* RECORDED INFORMATION:
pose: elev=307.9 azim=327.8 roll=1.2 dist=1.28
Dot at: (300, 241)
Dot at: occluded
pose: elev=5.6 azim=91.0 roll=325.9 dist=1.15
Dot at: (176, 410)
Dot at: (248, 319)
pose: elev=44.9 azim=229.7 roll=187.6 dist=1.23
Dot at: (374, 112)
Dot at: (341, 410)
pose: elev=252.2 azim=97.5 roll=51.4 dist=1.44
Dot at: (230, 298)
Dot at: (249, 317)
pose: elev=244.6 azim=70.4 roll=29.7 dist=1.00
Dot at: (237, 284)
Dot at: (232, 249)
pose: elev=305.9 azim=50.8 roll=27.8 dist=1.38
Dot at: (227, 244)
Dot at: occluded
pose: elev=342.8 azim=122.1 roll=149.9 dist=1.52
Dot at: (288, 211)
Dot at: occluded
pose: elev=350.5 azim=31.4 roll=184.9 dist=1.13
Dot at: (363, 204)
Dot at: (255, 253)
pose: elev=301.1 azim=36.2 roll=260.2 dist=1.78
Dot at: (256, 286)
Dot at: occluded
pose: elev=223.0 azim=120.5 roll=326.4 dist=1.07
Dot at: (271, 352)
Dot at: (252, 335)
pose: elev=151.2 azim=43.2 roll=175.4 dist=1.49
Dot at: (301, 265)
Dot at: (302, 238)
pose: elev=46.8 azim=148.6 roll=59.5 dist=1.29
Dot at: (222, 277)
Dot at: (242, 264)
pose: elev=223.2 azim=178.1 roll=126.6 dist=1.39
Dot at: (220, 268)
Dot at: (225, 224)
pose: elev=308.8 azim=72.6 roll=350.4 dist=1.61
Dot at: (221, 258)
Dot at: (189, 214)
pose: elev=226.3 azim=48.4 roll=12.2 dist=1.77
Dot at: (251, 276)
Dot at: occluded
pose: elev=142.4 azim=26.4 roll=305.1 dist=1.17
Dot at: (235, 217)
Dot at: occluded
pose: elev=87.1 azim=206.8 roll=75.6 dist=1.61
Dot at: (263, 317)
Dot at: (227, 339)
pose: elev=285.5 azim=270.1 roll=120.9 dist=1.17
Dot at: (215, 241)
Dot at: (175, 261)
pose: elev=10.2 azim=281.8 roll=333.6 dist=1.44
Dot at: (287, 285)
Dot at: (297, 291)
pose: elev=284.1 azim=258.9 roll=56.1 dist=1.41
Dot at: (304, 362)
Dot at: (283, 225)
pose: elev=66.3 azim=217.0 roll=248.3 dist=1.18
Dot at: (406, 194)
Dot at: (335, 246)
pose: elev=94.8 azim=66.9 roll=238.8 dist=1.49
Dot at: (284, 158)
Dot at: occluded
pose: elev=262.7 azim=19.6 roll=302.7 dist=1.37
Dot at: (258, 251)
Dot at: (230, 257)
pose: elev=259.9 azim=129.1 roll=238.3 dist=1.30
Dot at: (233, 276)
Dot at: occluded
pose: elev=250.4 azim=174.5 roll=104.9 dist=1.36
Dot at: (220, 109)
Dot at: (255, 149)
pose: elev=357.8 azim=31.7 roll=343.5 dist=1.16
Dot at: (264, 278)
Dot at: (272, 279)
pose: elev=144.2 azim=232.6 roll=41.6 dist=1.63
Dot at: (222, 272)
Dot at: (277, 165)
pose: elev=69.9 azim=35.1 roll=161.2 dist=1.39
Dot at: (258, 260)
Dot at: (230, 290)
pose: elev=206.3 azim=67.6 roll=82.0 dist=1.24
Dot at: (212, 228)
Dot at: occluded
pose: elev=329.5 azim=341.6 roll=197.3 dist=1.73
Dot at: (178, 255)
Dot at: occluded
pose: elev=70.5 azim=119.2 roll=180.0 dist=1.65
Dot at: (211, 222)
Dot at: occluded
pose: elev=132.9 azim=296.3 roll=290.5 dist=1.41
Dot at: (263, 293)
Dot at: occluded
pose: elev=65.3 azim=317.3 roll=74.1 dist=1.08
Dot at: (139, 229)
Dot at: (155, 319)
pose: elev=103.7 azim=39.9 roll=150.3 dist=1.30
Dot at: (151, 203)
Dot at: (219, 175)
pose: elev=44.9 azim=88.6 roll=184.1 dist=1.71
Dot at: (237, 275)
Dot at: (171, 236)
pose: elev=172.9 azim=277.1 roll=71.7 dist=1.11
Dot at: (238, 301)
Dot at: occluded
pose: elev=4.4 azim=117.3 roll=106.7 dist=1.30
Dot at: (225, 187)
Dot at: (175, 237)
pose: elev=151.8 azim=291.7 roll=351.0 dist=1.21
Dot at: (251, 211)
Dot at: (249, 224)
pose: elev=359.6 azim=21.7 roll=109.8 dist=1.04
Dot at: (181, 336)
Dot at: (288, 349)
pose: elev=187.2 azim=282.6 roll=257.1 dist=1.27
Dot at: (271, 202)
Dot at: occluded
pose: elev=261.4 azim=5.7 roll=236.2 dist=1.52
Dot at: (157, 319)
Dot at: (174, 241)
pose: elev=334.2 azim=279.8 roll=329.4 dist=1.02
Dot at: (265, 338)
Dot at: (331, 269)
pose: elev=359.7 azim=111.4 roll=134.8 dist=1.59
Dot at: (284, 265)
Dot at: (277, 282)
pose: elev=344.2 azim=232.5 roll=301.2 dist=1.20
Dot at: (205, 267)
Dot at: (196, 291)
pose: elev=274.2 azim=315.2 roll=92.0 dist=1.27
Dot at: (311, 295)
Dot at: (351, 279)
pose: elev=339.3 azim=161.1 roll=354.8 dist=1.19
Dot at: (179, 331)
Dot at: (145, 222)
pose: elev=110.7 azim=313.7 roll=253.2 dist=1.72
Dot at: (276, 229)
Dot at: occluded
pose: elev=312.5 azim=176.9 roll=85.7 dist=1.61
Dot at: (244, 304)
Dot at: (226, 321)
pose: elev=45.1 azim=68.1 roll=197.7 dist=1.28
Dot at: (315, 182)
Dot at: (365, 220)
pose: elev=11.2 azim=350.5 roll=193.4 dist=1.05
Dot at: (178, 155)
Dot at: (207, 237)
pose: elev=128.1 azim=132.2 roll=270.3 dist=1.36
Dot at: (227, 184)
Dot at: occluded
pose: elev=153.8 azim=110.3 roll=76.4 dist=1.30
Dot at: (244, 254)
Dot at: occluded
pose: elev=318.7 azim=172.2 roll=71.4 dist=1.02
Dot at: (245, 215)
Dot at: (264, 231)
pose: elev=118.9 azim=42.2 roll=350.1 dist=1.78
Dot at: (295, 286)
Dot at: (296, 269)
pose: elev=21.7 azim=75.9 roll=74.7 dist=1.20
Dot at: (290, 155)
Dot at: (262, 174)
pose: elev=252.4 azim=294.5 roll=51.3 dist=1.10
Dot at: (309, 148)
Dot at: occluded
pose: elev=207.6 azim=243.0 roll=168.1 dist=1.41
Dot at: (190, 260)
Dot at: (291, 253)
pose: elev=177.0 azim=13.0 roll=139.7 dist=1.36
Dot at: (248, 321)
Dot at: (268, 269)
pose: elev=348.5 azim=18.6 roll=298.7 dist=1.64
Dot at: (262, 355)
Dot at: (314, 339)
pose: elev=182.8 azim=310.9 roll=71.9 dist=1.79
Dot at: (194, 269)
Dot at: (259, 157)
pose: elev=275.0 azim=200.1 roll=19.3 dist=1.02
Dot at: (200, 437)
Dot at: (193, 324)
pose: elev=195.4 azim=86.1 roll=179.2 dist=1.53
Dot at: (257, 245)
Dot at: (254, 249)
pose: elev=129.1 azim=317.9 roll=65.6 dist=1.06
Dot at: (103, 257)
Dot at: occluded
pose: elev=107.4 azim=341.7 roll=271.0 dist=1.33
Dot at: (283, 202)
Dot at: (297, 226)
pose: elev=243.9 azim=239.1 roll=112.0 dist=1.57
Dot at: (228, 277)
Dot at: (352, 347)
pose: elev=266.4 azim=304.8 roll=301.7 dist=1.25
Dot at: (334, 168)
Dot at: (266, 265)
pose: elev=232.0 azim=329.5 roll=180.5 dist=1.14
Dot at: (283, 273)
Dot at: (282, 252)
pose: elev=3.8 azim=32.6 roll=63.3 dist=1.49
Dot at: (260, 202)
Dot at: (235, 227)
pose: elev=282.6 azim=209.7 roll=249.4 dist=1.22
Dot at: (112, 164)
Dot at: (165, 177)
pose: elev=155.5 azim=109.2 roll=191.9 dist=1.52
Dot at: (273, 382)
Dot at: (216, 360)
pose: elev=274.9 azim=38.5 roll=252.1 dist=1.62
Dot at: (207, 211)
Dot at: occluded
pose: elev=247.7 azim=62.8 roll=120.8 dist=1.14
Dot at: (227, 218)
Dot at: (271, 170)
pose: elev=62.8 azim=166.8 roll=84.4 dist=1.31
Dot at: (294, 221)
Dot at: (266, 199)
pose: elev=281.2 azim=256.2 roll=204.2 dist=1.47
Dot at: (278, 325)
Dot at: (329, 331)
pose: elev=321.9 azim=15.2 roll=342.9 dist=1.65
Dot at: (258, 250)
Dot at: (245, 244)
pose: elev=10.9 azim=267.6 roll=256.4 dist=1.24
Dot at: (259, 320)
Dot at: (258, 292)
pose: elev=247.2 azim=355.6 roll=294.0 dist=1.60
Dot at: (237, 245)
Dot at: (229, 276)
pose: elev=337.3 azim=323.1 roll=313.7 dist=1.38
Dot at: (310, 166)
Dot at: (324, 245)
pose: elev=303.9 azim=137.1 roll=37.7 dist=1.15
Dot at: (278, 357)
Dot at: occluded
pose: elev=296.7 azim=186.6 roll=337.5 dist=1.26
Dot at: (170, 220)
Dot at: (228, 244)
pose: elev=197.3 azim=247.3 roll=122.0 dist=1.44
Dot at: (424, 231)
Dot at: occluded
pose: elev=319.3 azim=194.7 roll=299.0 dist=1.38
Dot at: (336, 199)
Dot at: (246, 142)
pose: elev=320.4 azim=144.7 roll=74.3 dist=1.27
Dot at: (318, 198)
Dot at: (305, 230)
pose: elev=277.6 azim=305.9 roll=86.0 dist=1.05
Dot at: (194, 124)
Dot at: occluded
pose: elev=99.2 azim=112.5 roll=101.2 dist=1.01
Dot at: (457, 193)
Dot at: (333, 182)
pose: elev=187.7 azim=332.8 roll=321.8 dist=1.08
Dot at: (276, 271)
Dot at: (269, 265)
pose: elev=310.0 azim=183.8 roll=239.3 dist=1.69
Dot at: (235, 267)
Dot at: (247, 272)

* STATED EXERCISE:
Copy out again, with no changes, the entries from the line with "pose: elev=65.3 azim=317.3" to the line with "Dot at: (174, 241)", including both of those lines.

* FINAL RESULT:
pose: elev=65.3 azim=317.3 roll=74.1 dist=1.08
Dot at: (139, 229)
Dot at: (155, 319)
pose: elev=103.7 azim=39.9 roll=150.3 dist=1.30
Dot at: (151, 203)
Dot at: (219, 175)
pose: elev=44.9 azim=88.6 roll=184.1 dist=1.71
Dot at: (237, 275)
Dot at: (171, 236)
pose: elev=172.9 azim=277.1 roll=71.7 dist=1.11
Dot at: (238, 301)
Dot at: occluded
pose: elev=4.4 azim=117.3 roll=106.7 dist=1.30
Dot at: (225, 187)
Dot at: (175, 237)
pose: elev=151.8 azim=291.7 roll=351.0 dist=1.21
Dot at: (251, 211)
Dot at: (249, 224)
pose: elev=359.6 azim=21.7 roll=109.8 dist=1.04
Dot at: (181, 336)
Dot at: (288, 349)
pose: elev=187.2 azim=282.6 roll=257.1 dist=1.27
Dot at: (271, 202)
Dot at: occluded
pose: elev=261.4 azim=5.7 roll=236.2 dist=1.52
Dot at: (157, 319)
Dot at: (174, 241)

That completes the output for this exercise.